By Graham Watkins
The “Paris Climate Agreement” was finalized in December 2015. The agreement supports national drives toward reducing global emissions and improving planning and institutional capacities for adaptation and climate resilience. The agreement potentially opens opportunities for additional concessional financing, particularly financing to support the seventh Sustainable Development Goal to “ensure access to affordable, reliable, sustainable and modern energy for all” including an increasing share of renewable energy while expanding infrastructure to supply energy. Since 75% of renewable energy is presently supplied by hydropower, the “Paris Climate Agreement,” de facto, includes a drive toward more hydropower. This move toward more hydropower has been questioned from indigenous rights and social perspectives as well as from environmental and biodiversity perspectives.
For example, a recent paper in Science led by Kirk Winemiller describes the multitude of effects of hydropower on aquatic habitats. These range from the loss of endemic fish species and blocking critical fish migrations to modifying downstream flood pulse dynamics and sedimentation patterns. These environmental changes can in turn affect the livelihoods of vulnerable people as key food-fish populations are affected. The authors go further to point out that given the present plans for hydropower development, these impacts will be substantial and affect three critical basins replete with endemic species – the Amazon, Congo, and the Mekong. Damming the available rivers to produce hydroelectric power may help provide a solution to the energy crisis but is also likely to create numerous contingencies that will affect the security and livelihoods of vulnerable communities.
Large hydropower projects are complex undertakings that have substantial effects on the social and environmental context in which they are situated. It is not surprising that we are increasingly seeing hydropower dam plans and construction stopped or slowed by social actions – Belo Monte in Brazil, El Diquis in Costa Rica, and the HydroAsen dams in Chile jump to mind. There is increasing resistance to large dams in the same way that local communities and civil society have reacted to extractive industries.
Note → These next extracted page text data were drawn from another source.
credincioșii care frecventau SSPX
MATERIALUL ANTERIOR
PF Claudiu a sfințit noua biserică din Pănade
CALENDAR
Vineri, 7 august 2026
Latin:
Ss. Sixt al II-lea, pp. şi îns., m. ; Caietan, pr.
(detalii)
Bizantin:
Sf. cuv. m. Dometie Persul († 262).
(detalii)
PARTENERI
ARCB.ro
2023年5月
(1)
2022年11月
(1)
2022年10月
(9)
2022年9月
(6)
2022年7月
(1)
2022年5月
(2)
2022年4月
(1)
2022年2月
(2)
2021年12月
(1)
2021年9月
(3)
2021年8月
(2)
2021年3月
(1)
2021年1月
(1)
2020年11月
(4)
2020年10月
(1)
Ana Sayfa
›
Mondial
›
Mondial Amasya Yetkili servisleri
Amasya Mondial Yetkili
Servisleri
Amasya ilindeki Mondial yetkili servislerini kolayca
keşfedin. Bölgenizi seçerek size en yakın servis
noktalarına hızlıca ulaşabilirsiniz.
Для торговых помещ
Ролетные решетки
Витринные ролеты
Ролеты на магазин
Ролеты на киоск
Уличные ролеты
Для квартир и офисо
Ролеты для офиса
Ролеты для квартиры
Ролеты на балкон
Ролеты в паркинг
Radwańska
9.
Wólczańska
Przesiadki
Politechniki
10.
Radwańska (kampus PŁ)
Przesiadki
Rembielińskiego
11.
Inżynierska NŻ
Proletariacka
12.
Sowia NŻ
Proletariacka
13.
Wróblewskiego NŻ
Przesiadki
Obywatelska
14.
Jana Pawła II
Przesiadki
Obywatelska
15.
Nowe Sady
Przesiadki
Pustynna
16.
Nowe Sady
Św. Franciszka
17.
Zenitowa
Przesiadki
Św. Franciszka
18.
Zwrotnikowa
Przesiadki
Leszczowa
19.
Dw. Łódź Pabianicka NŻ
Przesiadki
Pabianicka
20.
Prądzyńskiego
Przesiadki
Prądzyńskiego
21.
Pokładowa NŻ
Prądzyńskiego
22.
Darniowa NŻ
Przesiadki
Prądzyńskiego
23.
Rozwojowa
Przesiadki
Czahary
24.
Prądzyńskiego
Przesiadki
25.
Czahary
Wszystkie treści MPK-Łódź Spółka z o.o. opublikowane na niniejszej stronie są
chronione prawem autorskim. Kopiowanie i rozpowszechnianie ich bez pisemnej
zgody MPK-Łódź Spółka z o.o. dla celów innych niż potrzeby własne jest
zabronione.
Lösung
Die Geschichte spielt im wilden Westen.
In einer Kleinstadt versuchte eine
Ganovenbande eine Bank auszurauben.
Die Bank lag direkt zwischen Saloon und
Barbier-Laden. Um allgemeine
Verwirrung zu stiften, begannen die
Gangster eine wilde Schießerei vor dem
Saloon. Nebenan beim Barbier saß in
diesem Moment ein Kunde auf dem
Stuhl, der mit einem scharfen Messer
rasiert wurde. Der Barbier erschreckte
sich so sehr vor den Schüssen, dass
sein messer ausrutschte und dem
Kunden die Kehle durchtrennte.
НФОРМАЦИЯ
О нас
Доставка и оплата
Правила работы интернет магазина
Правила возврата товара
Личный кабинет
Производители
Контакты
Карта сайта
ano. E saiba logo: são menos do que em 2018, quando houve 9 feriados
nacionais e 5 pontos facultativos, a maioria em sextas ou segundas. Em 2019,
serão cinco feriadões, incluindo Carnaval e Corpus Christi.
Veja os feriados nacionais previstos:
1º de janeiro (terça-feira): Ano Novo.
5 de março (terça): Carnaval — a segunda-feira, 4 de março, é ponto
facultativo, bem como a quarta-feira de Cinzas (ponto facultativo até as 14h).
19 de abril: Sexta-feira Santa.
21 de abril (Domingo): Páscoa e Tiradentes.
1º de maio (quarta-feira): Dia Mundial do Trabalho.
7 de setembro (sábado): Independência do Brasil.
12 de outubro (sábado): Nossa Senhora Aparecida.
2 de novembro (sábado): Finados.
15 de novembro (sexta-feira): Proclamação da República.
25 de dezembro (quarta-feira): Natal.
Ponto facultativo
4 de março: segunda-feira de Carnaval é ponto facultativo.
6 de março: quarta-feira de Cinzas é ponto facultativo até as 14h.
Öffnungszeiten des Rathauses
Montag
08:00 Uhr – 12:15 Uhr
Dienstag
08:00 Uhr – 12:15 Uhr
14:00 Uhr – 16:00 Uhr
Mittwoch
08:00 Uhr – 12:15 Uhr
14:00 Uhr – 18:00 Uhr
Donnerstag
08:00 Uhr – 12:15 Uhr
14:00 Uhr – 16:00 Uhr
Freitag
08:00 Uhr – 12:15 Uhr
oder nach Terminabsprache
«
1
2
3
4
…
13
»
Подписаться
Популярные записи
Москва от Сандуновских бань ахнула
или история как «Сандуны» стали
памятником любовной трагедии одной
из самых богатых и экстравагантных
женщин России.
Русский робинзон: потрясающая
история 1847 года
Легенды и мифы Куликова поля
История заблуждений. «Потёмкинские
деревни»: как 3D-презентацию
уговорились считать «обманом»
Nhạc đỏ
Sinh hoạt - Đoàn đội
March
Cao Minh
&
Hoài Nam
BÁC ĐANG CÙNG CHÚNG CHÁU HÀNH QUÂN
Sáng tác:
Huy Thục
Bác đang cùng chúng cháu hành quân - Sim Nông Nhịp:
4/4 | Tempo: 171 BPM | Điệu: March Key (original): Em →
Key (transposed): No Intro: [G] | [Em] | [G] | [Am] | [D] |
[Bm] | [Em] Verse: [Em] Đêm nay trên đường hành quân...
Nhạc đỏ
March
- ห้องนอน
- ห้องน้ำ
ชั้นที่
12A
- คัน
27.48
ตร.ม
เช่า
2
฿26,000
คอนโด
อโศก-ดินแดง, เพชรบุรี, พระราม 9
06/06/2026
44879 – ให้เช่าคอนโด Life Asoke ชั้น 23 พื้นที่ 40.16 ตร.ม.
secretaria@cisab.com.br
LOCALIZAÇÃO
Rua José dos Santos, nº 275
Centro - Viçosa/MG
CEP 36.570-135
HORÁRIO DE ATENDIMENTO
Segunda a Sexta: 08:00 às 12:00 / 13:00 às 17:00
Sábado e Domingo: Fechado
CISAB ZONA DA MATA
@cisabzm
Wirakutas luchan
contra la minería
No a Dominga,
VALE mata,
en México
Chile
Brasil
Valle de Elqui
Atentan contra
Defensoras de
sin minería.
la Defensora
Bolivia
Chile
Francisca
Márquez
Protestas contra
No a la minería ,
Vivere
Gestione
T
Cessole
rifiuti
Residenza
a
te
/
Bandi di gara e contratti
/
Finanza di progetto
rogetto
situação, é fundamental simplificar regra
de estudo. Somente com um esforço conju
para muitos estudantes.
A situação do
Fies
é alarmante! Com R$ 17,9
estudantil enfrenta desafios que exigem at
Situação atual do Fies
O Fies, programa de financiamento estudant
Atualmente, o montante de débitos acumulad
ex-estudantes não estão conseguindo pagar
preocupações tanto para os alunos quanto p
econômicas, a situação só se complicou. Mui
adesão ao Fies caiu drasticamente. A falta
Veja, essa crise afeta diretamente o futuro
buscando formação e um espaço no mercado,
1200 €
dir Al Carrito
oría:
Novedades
One of the main development challenges of this century is therefore how to address the quandary of, on one hand, needing to generate more “renewable” energy and, on the other hand, addressing the pervasive and substantial impacts from large dams. I am certainly not the first, nor last, to argue that the solution lies in (1) deciding to build the right project in the right place and, (2) building and operating the project right.
Building the right project in the right place means ensuring that the decision to build a hydroelectric project is taken after thinking through how that project and other existing or planned projects will affect socio-ecological systems. Ultimately, this process of planning needs to take into account many different factors including energy generation needs, transmission capacities, and distribution but must also take into account the social and environmental risks that arise locally and at a basin scale and issues like climate resilience. A planning measure that has been experimentally established in Costa Rica as part of the Reventazon hydropower project and in the Chaglla project in Peru – is that of ensuring the protection of “intact rivers” through establishing an aquatic offset to compensate for the residual impacts of a dam. This means that when hydropower plants are built, an associated river should be maintained “intact” or free of hydropower barriers allowing for fish migrations or maintaining species that are affected by the new dam. As an example, in Costa Rica, the Parismina River will be protected from hydropower establishment as part of the Reventazon Hydropower Project. Indeed, Costa Rica has gone further when the President of Costa Rica declared the Savegre and Pacuare Rivers as free of hydropower development in a broader framework for hydropower development in the country. In a perfect world, all countries would decide to concentrate their hydropower in the rivers that caused least environmental and social damage and leave the rivers of highest social and ecological value to be managed for those values and remain free of hydropower.
Once a project has been sited, there are also a growing number of tools to support building and operating a project right. Because of the complexity of hydropower projects, traditional environmental impact assessments may be insufficient to identify and manage impacts and risks. Consequently, tools such as cumulative impact assessments, detailed biodiversity inclusive impact assessments and sustainability assessment tools like the Hydropower Sustainability Assessment Protocol are increasingly being used to measure and enhance sustainability in projects. Ultimately, improved upstream planning for hydropower will include integrated planning at basin and national scales and improved designs that enhance management of environmental and social impacts in projects.